(Collected data)
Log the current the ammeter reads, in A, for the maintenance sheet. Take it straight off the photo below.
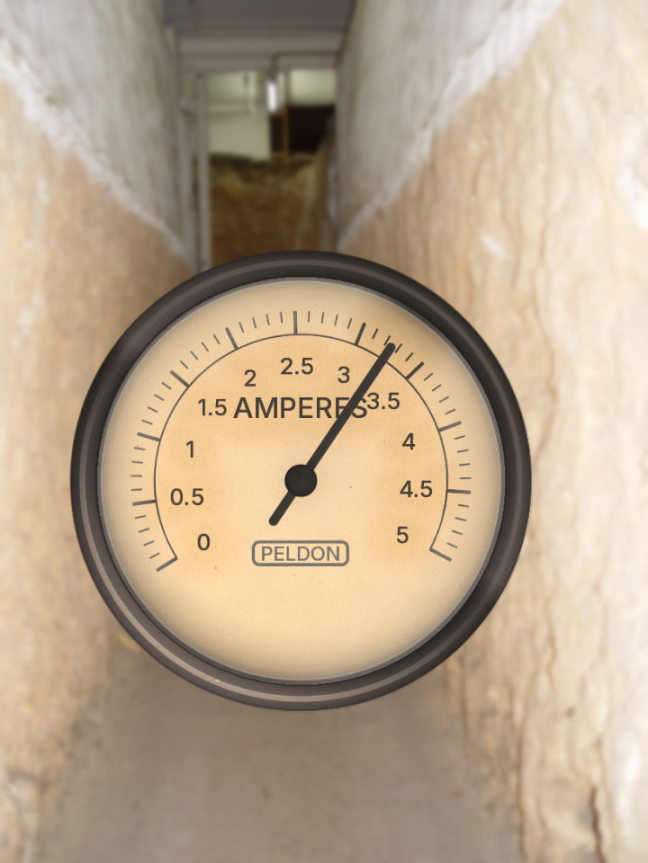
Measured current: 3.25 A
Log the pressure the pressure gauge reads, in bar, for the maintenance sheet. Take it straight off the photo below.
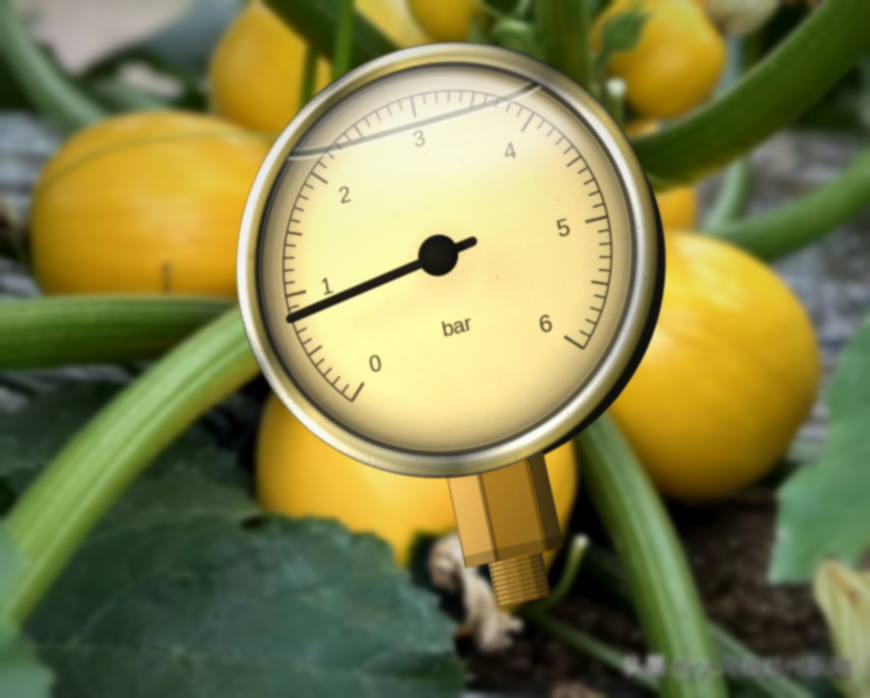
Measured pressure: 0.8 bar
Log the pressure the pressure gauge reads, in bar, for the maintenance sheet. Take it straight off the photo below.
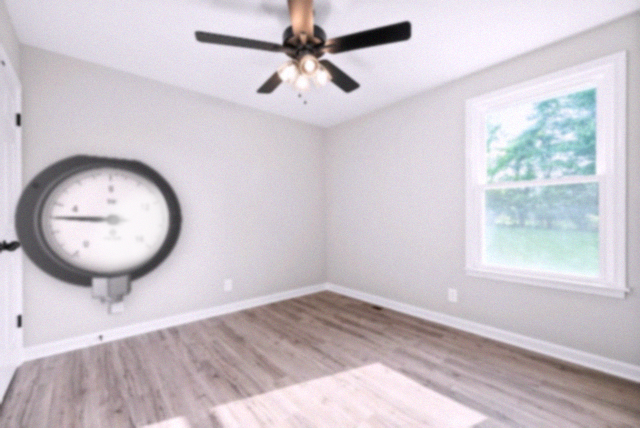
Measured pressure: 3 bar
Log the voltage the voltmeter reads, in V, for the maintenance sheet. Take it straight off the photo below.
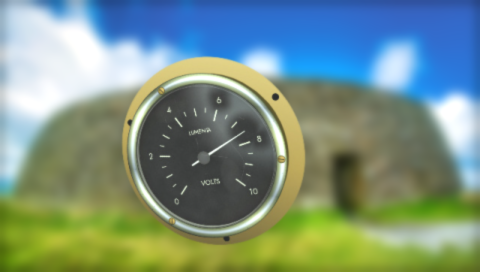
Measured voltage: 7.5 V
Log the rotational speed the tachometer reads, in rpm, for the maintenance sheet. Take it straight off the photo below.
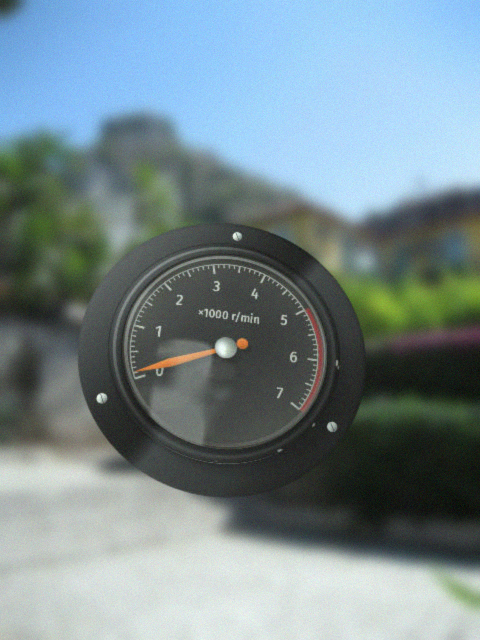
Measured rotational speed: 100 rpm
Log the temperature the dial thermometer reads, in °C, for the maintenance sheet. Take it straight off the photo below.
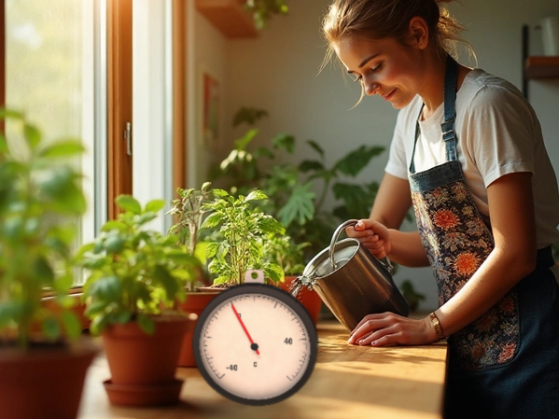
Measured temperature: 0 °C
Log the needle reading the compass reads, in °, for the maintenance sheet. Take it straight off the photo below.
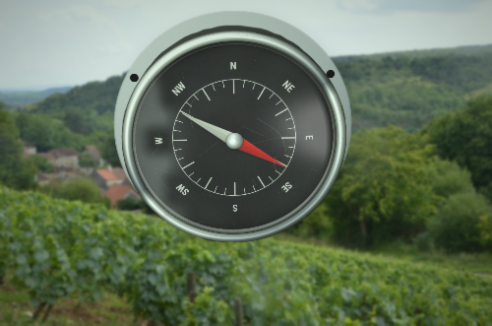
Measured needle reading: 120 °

## Task goal
Lay out every line of the records above as a numbered list, skipping blank lines and leaving out the pictures.

## Expected answer
1. Log the current the ammeter reads, in A, for the maintenance sheet. Take it straight off the photo below.
2. Measured current: 3.25 A
3. Log the pressure the pressure gauge reads, in bar, for the maintenance sheet. Take it straight off the photo below.
4. Measured pressure: 0.8 bar
5. Log the pressure the pressure gauge reads, in bar, for the maintenance sheet. Take it straight off the photo below.
6. Measured pressure: 3 bar
7. Log the voltage the voltmeter reads, in V, for the maintenance sheet. Take it straight off the photo below.
8. Measured voltage: 7.5 V
9. Log the rotational speed the tachometer reads, in rpm, for the maintenance sheet. Take it straight off the photo below.
10. Measured rotational speed: 100 rpm
11. Log the temperature the dial thermometer reads, in °C, for the maintenance sheet. Take it straight off the photo below.
12. Measured temperature: 0 °C
13. Log the needle reading the compass reads, in °, for the maintenance sheet. Take it straight off the photo below.
14. Measured needle reading: 120 °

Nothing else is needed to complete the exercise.